Only one stretch of the data below should be repeated: the lines from the line containing "Table. 5. Nonlinear" through the line containing "Figure 2. Relative", inclusive, exactly as they are.

Collected data:
++++++

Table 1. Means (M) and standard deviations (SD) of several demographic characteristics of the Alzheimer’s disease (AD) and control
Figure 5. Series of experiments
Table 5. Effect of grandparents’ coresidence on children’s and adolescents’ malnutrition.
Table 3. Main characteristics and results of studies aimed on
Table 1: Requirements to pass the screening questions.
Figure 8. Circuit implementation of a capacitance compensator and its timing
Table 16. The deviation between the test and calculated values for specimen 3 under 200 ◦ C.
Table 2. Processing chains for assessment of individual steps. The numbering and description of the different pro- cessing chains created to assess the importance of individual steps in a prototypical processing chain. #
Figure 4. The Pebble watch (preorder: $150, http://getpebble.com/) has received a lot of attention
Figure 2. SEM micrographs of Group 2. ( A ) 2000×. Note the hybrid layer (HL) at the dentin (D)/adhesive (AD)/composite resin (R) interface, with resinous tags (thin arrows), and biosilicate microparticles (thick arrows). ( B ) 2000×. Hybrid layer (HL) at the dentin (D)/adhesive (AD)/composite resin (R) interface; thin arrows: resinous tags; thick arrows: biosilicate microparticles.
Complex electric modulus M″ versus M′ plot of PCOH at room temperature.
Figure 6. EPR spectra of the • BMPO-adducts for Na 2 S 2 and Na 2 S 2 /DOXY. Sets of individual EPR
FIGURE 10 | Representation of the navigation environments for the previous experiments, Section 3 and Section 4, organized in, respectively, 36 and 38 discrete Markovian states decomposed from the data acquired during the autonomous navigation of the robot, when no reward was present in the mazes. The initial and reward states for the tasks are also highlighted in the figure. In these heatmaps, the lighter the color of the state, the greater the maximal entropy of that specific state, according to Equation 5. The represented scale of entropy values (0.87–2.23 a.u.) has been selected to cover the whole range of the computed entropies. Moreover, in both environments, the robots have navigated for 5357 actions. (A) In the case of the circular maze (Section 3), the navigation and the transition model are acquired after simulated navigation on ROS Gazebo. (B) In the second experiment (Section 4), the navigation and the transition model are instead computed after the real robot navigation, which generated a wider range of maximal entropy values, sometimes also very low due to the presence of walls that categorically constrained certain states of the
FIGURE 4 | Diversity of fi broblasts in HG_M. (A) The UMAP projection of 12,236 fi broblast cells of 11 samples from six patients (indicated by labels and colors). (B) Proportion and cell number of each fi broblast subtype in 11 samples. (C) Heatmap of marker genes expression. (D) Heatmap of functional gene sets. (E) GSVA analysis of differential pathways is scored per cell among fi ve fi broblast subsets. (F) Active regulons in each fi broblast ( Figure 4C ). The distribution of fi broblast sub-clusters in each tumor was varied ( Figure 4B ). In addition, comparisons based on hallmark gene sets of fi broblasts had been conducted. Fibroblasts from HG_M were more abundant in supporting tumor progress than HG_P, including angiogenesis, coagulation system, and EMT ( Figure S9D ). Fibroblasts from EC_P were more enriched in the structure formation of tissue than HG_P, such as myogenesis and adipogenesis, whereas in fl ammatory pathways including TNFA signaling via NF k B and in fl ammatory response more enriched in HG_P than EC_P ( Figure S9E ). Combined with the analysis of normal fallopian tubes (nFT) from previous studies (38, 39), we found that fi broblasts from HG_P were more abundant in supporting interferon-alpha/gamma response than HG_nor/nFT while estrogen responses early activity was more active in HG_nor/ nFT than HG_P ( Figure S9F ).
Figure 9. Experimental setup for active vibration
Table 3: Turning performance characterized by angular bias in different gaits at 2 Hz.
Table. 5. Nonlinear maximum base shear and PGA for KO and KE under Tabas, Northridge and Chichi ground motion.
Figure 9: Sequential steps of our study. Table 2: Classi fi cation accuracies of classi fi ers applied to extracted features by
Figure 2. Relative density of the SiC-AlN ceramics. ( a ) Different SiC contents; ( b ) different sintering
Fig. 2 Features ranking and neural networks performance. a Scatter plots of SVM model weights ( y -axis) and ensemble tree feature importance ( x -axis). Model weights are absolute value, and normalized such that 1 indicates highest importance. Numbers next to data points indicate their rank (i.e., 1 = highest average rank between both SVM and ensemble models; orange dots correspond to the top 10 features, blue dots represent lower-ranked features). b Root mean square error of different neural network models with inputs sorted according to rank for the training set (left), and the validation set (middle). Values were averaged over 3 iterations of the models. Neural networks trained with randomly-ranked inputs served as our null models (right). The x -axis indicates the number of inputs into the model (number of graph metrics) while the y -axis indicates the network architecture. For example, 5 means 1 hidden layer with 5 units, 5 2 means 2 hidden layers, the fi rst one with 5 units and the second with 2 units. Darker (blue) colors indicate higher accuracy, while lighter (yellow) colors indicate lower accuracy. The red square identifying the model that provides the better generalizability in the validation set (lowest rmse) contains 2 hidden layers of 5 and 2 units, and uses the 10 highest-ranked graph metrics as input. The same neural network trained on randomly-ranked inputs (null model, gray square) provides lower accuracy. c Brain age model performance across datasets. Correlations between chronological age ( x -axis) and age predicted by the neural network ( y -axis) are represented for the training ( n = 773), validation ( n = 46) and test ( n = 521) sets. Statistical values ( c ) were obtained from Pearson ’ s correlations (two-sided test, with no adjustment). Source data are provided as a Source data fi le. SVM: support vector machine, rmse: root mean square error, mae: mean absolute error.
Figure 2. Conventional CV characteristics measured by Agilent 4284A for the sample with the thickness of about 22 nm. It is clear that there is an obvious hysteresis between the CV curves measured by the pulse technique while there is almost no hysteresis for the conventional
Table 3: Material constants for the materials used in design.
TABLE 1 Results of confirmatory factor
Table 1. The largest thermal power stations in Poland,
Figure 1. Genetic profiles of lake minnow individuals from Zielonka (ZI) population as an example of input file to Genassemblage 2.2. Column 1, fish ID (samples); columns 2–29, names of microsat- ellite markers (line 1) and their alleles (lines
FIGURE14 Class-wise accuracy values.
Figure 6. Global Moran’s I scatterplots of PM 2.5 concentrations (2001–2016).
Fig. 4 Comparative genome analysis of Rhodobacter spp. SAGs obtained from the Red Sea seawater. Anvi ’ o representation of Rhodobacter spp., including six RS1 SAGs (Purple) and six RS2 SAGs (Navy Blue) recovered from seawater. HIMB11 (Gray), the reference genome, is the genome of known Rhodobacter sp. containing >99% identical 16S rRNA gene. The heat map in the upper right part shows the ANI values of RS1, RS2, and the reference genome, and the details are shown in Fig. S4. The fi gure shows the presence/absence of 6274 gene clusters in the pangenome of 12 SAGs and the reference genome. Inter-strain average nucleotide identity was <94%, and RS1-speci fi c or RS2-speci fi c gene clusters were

++++++

The completed task
Table. 5. Nonlinear maximum base shear and PGA for KO and KE under Tabas, Northridge and Chichi ground motion.
Figure 9: Sequential steps of our study. Table 2: Classi fi cation accuracies of classi fi ers applied to extracted features by
Figure 2. Relative density of the SiC-AlN ceramics. ( a ) Different SiC contents; ( b ) different sintering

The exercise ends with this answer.